DIRECTIONS
Reproduce the records below exactly, but only between the lines holding "nemrég közzétett" and "kiemelhető, hogy – a", inclusive.

*** Opening EXTRACTED ENTRIES ***

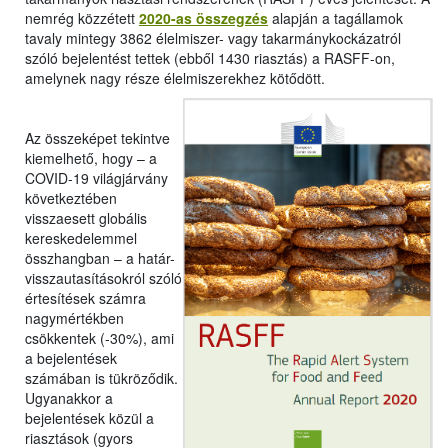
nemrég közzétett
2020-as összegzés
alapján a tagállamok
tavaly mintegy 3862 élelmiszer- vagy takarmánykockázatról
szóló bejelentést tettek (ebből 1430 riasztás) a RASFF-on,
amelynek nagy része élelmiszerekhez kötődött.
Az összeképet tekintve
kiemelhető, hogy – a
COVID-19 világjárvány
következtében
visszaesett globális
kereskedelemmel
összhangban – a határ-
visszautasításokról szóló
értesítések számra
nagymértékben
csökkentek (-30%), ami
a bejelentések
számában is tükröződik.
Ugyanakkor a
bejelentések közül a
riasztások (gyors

*** Closing EXTRACTED ENTRIES ***
*** Opening EXTRACTED ENTRIES ***

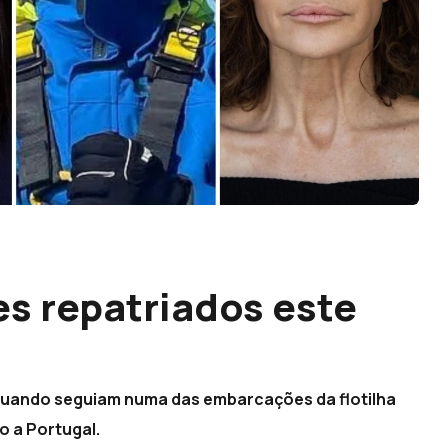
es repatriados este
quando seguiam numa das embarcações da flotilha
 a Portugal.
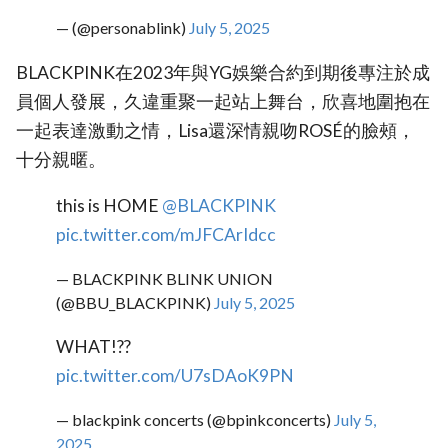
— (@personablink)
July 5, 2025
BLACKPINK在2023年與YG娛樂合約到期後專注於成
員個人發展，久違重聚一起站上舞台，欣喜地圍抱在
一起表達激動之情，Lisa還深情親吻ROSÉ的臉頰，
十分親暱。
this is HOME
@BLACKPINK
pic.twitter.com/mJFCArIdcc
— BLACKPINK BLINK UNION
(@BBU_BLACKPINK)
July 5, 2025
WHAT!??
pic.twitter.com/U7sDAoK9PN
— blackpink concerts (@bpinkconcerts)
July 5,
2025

*** Closing EXTRACTED ENTRIES ***
*** Opening EXTRACTED ENTRIES ***

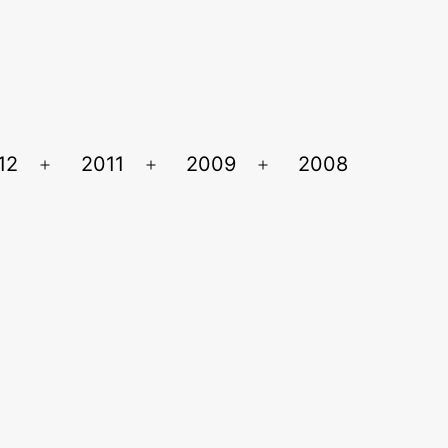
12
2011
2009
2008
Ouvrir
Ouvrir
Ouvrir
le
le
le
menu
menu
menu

*** Closing EXTRACTED ENTRIES ***

TASK ANSWER
nemrég közzétett
2020-as összegzés
alapján a tagállamok
tavaly mintegy 3862 élelmiszer- vagy takarmánykockázatról
szóló bejelentést tettek (ebből 1430 riasztás) a RASFF-on,
amelynek nagy része élelmiszerekhez kötődött.
Az összeképet tekintve
kiemelhető, hogy – a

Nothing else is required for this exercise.